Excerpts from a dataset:
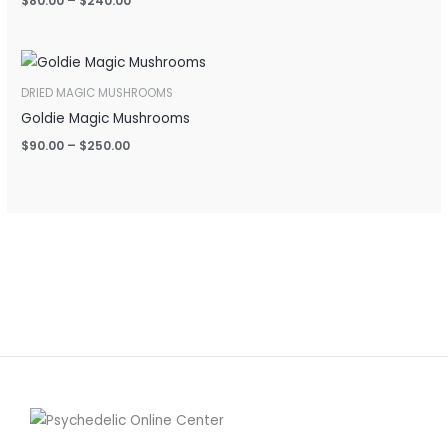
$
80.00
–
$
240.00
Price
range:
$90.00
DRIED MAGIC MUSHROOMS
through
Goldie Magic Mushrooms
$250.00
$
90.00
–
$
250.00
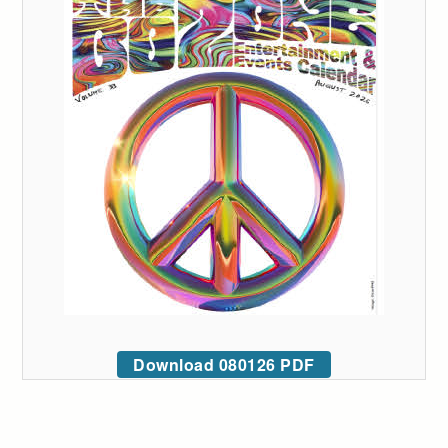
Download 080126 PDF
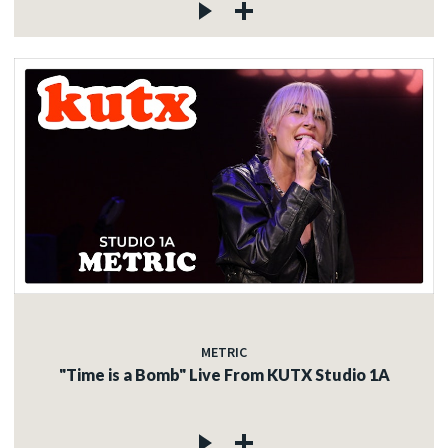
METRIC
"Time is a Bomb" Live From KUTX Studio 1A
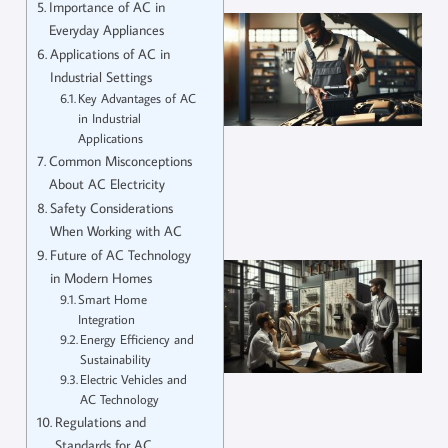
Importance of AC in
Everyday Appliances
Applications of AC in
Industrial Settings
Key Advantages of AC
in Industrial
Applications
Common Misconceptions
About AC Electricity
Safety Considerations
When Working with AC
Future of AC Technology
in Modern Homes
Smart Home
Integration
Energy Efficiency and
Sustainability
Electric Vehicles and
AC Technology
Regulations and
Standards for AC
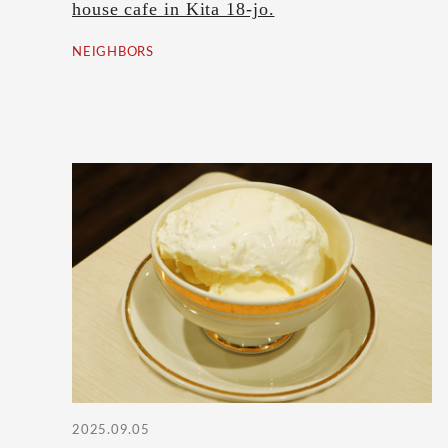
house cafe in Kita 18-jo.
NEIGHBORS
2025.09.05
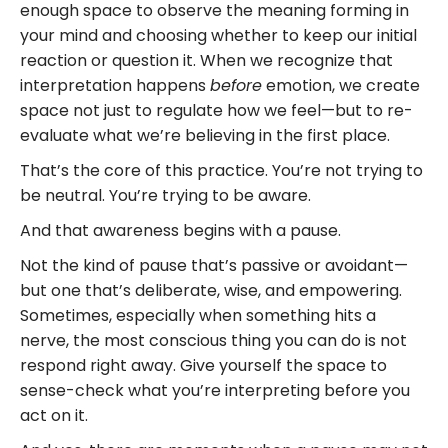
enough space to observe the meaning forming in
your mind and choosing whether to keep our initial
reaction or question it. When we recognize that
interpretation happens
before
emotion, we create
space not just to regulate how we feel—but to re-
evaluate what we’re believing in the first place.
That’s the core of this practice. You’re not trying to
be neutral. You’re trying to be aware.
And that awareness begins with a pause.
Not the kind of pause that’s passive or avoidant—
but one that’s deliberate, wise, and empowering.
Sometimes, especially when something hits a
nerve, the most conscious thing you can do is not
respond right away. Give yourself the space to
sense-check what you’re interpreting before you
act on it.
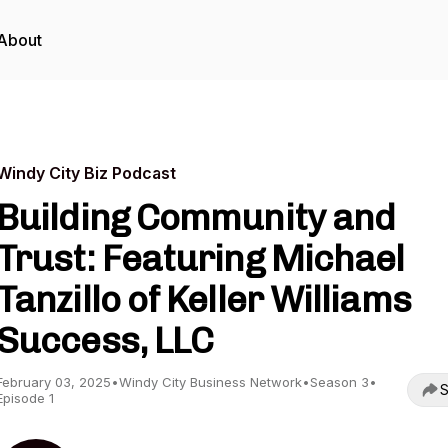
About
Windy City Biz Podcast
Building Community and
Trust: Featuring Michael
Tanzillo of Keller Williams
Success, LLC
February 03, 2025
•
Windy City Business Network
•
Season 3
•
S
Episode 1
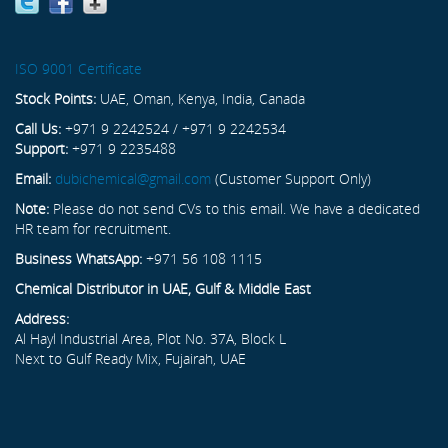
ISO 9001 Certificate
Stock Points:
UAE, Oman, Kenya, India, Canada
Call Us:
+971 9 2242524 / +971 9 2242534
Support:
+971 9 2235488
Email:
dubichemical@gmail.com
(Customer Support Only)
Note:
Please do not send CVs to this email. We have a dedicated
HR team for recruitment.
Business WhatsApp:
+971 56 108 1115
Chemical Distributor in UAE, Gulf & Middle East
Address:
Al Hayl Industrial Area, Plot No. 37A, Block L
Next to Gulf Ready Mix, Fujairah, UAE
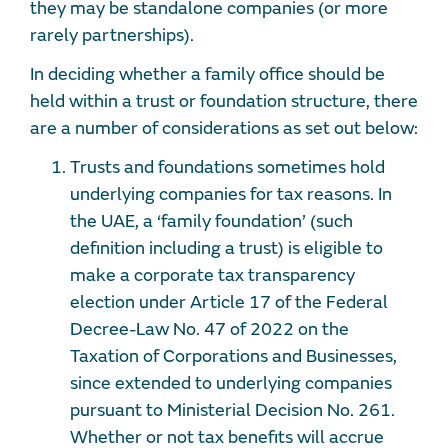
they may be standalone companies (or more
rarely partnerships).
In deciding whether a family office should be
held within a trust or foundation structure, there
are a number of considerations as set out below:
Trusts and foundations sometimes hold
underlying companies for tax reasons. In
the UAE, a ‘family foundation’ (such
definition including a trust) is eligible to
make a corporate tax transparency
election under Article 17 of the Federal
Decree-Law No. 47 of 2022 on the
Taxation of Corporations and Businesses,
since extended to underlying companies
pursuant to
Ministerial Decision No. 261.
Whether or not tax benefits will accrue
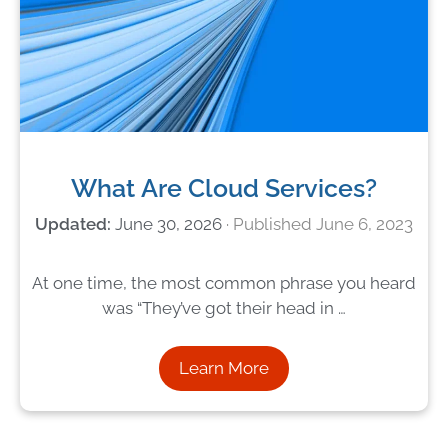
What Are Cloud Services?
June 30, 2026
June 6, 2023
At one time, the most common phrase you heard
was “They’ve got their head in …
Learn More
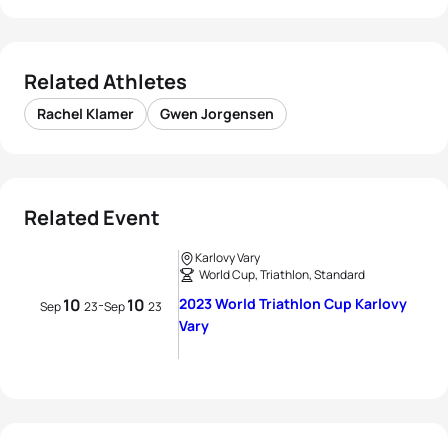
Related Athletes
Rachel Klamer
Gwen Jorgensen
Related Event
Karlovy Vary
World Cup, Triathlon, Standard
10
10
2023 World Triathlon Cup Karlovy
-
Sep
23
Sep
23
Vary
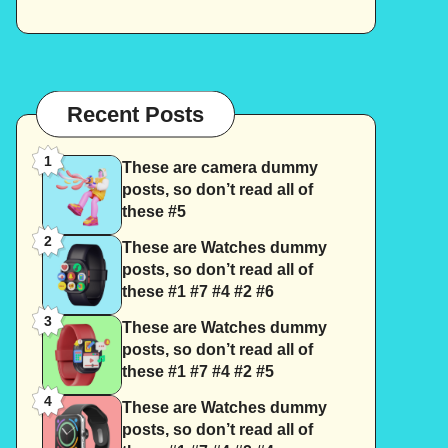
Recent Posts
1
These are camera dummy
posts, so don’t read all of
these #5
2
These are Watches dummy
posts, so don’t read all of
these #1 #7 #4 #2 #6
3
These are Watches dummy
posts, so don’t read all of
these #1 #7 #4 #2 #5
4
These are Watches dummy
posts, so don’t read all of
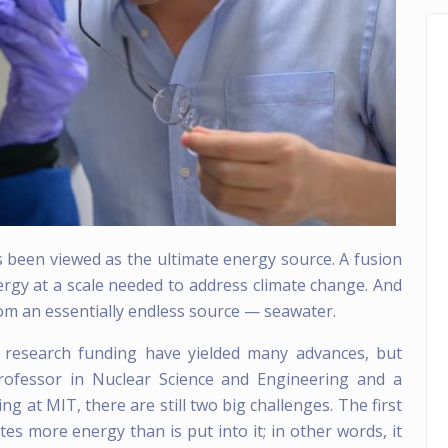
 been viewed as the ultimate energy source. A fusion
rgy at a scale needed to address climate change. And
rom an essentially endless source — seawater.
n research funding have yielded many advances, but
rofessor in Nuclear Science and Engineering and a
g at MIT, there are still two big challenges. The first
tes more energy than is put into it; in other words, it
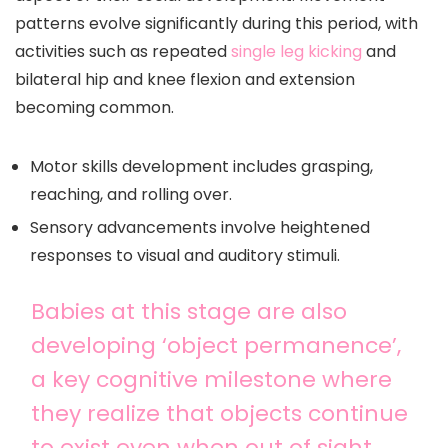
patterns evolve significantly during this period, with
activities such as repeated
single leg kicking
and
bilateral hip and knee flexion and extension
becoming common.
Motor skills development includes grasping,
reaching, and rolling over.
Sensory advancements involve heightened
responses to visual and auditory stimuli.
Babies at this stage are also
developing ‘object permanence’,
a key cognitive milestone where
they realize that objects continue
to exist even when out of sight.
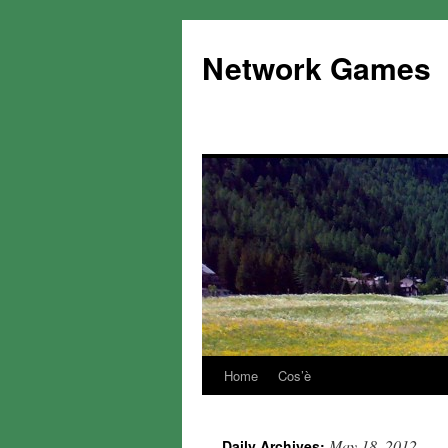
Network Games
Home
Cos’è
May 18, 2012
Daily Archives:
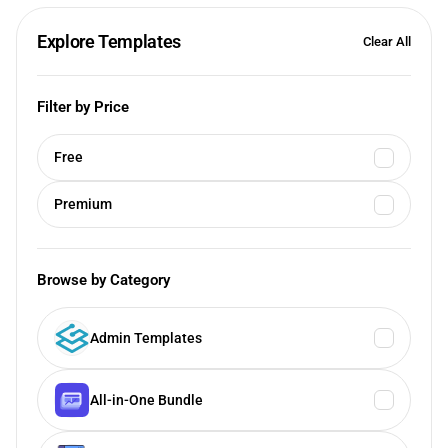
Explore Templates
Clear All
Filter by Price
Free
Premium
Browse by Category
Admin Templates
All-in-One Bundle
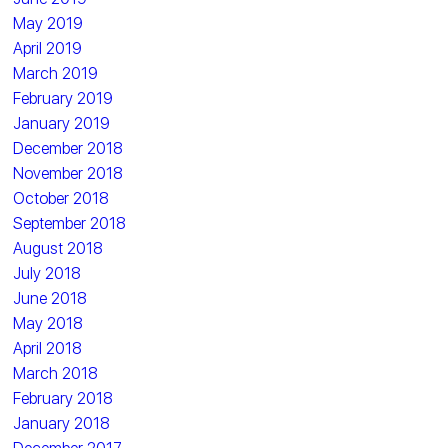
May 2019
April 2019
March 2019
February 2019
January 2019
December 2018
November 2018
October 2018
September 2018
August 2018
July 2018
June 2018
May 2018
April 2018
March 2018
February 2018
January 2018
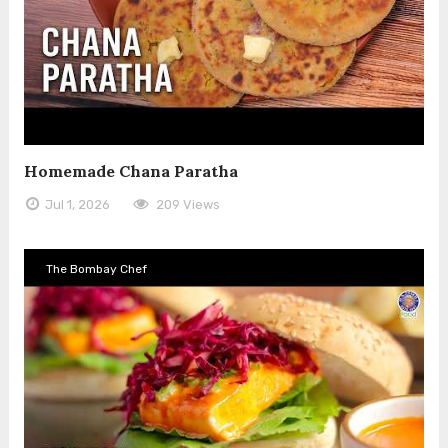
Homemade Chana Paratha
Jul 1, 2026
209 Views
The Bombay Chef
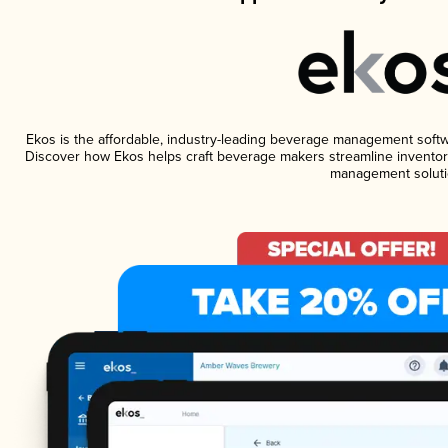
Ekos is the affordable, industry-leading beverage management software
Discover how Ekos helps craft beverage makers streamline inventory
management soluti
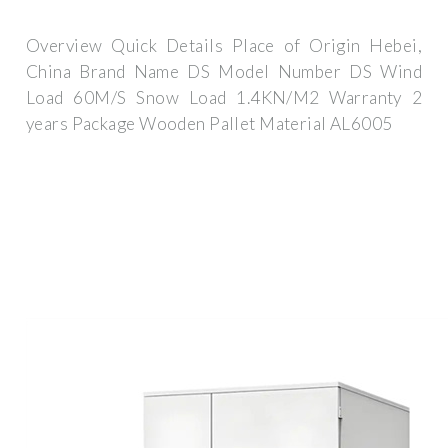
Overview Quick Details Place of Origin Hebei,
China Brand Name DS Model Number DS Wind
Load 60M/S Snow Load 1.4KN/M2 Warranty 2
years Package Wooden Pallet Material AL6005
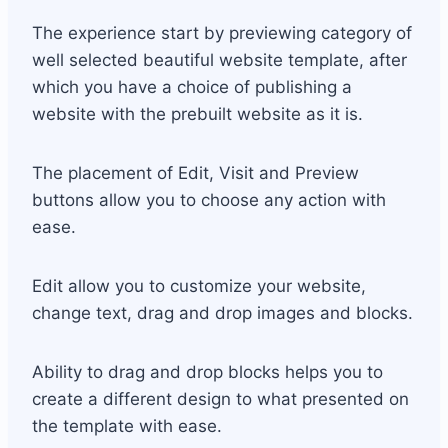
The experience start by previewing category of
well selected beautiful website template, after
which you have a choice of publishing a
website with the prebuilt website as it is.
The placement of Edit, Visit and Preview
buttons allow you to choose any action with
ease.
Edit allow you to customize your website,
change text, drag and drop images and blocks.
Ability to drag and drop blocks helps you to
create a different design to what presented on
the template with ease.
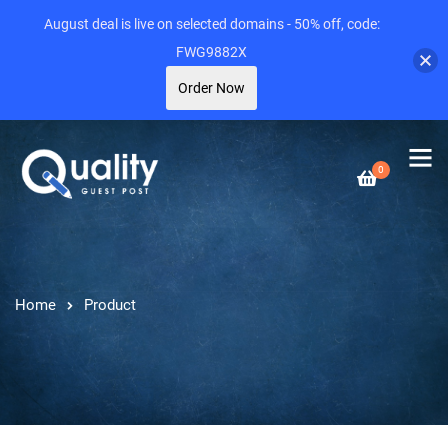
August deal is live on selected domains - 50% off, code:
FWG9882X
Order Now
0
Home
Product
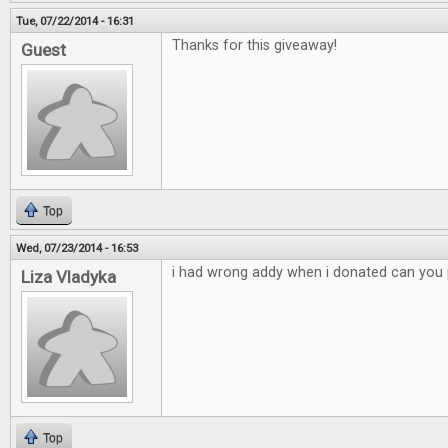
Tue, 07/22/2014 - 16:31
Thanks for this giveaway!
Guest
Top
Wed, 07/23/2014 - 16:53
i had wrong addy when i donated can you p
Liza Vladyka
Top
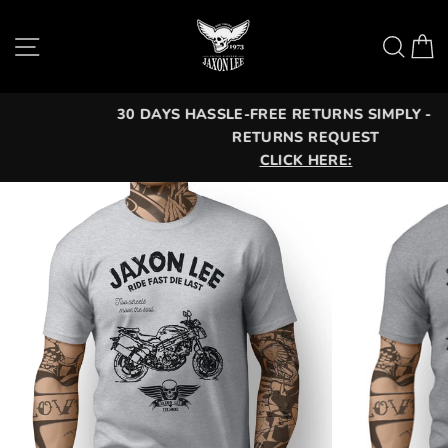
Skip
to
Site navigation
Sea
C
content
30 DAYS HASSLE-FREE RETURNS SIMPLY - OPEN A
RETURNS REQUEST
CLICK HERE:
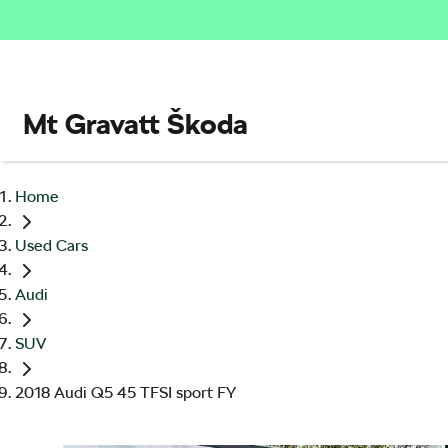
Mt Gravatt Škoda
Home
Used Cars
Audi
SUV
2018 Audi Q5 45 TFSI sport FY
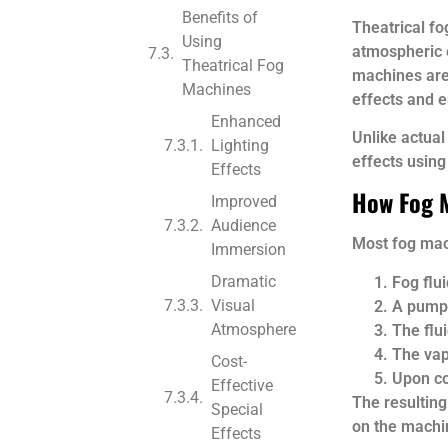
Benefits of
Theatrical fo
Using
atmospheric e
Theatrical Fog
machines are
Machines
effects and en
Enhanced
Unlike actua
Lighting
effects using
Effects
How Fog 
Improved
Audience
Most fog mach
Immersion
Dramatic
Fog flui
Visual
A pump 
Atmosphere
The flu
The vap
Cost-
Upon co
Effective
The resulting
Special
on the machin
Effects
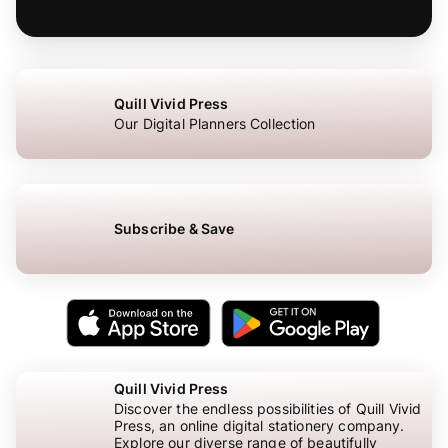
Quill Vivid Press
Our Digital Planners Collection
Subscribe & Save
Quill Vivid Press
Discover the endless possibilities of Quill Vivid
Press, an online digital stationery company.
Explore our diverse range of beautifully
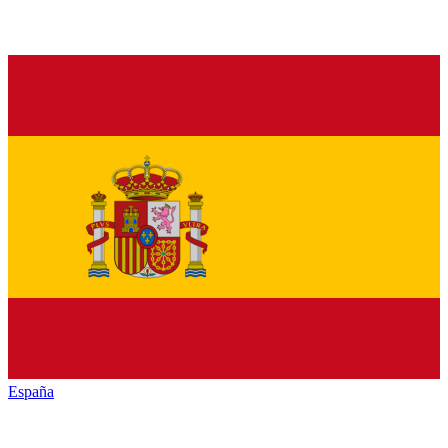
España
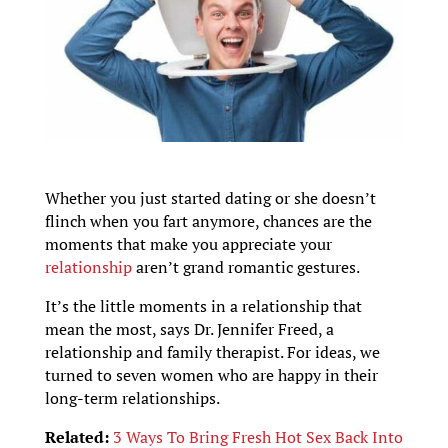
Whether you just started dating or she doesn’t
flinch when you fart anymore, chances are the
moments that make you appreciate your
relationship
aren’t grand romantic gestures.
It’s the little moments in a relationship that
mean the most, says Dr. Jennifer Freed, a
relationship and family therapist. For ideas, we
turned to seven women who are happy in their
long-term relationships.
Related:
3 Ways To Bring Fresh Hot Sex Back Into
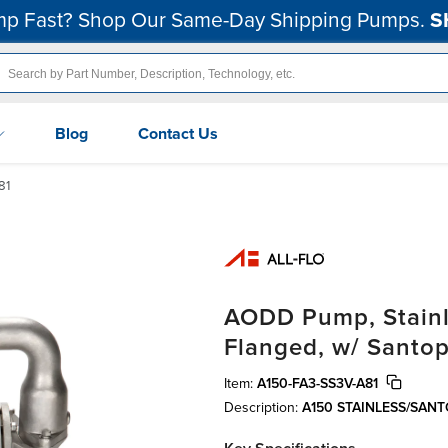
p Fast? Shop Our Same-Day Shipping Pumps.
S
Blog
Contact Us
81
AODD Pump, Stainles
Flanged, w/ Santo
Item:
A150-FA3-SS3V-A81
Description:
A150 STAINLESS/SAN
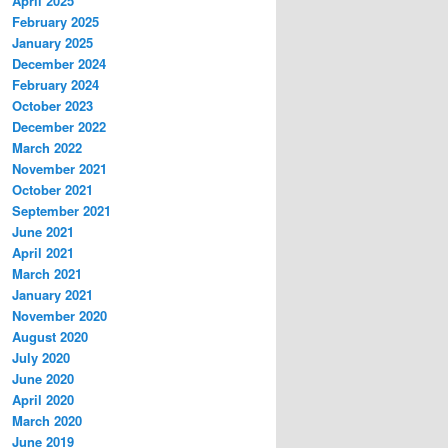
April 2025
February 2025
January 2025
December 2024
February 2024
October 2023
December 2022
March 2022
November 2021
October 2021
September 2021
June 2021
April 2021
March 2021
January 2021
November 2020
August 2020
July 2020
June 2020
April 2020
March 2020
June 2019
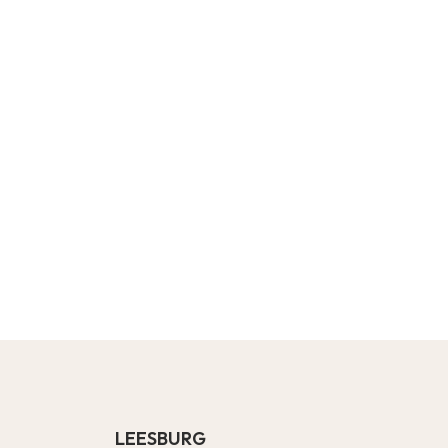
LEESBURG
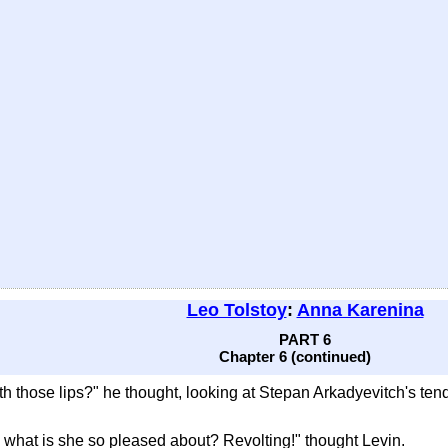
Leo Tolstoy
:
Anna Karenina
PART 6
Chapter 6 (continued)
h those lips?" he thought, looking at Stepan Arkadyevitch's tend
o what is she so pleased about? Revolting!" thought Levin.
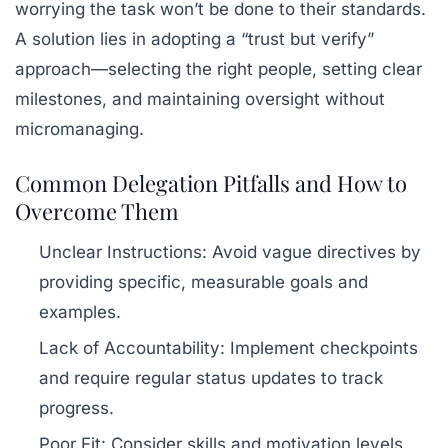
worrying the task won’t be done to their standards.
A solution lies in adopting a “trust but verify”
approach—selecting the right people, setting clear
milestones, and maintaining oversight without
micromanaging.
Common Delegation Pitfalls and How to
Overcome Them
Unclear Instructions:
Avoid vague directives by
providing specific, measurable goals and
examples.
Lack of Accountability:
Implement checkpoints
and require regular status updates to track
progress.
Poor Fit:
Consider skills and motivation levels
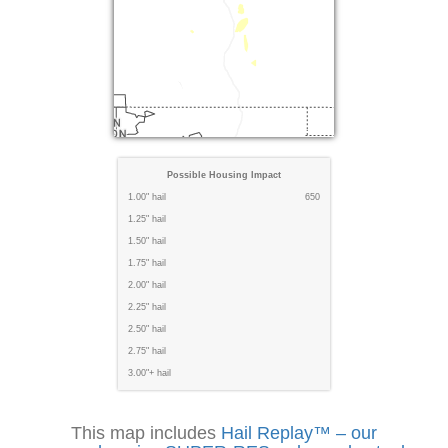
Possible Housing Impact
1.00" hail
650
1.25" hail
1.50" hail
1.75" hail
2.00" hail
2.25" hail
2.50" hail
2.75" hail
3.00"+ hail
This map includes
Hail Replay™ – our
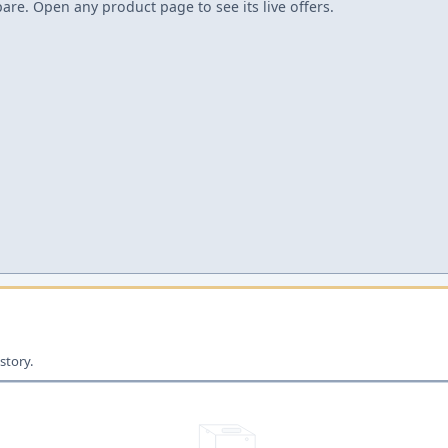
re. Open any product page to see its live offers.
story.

Job item
Using the records above, return verbatim only the part that opens with the line containing "Wed, 07/23/2014 - 16:53" and closes with the line containing "flinch when you fart anymore, chances are the"; pictures stay out.

Written response
Wed, 07/23/2014 - 16:53
i had wrong addy when i donated can you p
Liza Vladyka
Top
Skip
to
Site navigation
Sea
C
content
30 DAYS HASSLE-FREE RETURNS SIMPLY - OPEN A
RETURNS REQUEST
CLICK HERE:
Mt Gravatt Škoda
Home
Used Cars
Audi
SUV
2018 Audi Q5 45 TFSI sport FY
Benefits of
Theatrical fo
Using
atmospheric e
Theatrical Fog
machines are
Machines
effects and en
Enhanced
Unlike actua
Lighting
effects using
Effects
How Fog 
Improved
Audience
Most fog mach
Immersion
Dramatic
Fog flui
Visual
A pump 
Atmosphere
The flu
The vap
Cost-
Upon co
Effective
The resulting
Special
on the machin
Effects
Quill Vivid Press
Our Digital Planners Collection
Subscribe & Save
Quill Vivid Press
Discover the endless possibilities of Quill Vivid
Press, an online digital stationery company.
Explore our diverse range of beautifully
España
Whether you just started dating or she doesn’t
flinch when you fart anymore, chances are the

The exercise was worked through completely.